Strip 35

SSS vs nonconducted atrial ectopy


First Glance:

From across the room it looks like an irregularly irregular supraventricular bradycardia.

Discussion:

Grossly, across the first four beats, it looks like sinus rhythm @ ~60 bpm, followed by a lost P wave. One way to get that kind of strip would be a sinoatrial block, but the next beat is nowhere near where it would be expected if we had just dropped one sinus pace.

So maybe it’s sinus pause/arrest? That is a possibility. But look at the T waves:

I see that the first three T’s are identical with smooth positive monophasic deflections, then beat 4 has a bifid T with a sharp terminal positive deflection (orange triangle). This is the native T with a P wave slapped on top- although it’s unclear whether it’s a sinus P or an ectopic atrial depolarization.

We see these stacked T/P’s at beat 4, 5, 6 and 7 and on the 7th beat it actually conducts (albeit with a longer PR interval) and there is a subsequent QRS. That could be a sinus beat, or a PAC. A long strip might help differentiate (if we caught some atrial ectopy that wasn’t superimposed). The longer PR interval on that conducted beat might suggest some concurrent AV node pathology (ie: tendency to Wenckebach).

A variety of sinus abnormalities could cause this, and none of them are benign. Abnormal and unpredictable sinus activity is consistent with ‘sick sinus syndrome’, which is a broad term for a variety of dysfunctional sinus problems.

Another good possibility is that these are nonconducted PACs. If those superimposed P waves are premature atrial ectopy, but in the refractory period of the AV node or purkinje fibers, then they won’t conduct down the fibers and fire the ventricles. However, we would have expected the next sinus P after this ectopic ‘reset’ to come earlier- probably about one R-R interval after the ectopic beat. Here they are distinctly longer than that.

Of note is that despite long pauses (up to just under 2 seconds in this strip) there is no escape beat. We would expect a junctional escape beat well before the next sinus beat comes in, which means we can’t rely on the AV node to back up the crippled sinoatrial pacemaker. This is further evidence for disease of the AV node, along with that extended PR interval in the conducted couplet discussed earlier.

Final Impression?

Sick sinus syndrome vs sinus bradycardia with nonconducted PACs, with pauses to 2 seconds, for a ventricular rate of 45.

Management implications:

With a ventricular rate of 45 over the course of this strip, no reliable escape rhythm, the monitor probably ringing off the hook about the pauses, and a last BP measured with a MAP of 44, we will pay attention to this bradycardia. If sustained it would likely be symptomatic. For the time being monitoring and supportive care will be important.
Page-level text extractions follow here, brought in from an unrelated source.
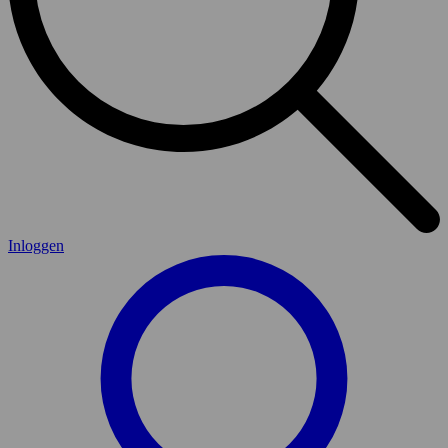
Inloggen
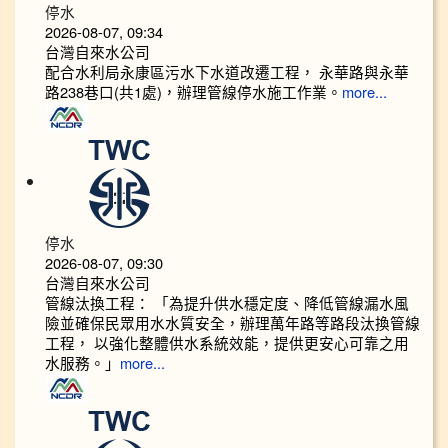
停水
2026-08-07, 09:34
台灣自來水公司
配合水利局永康區污水下水道改遷工程， 永華路與永華
路238巷口(共1處)，辦理管線停水施工作業。
more...
停水
2026-08-07, 09:30
台灣自來水公司
管線汰換工程： 「為提升供水穩定度、降低管線漏水風
險並確保民眾用水水質安全，辦理萬年路等路段汰換管線
工程， 以強化整體供水系統效能，提供更安心可靠之用
水服務。」
more...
As this bradycardia does not appear to be caused by high grade AV blocking, it would be more likely to respond to atropine in an acute situation.

 The Take-home Point:

The dire differentials suggested above are the most likely ones in an ill hypotensive patient admitted on tele. However, another reasonable differential for sinus bradycardia plus suppressed junctional escape and the apparent beginning of a 2nd degree type I sequence (last couplet) could be a patient with extremely high vagal tone. If this strip was off of a healthy 24yo cross country runner while sleeping, during an admission for an elective ortho procedure with excellent pain control, you might come up with the exact same strip but with no management or prognostic implications whatsoever. Although to resolve that arrhythmia all you should need to do is wake him up and have him get his heart rate up.

 

 

 

3purple_star Three star strip. Devious stuff.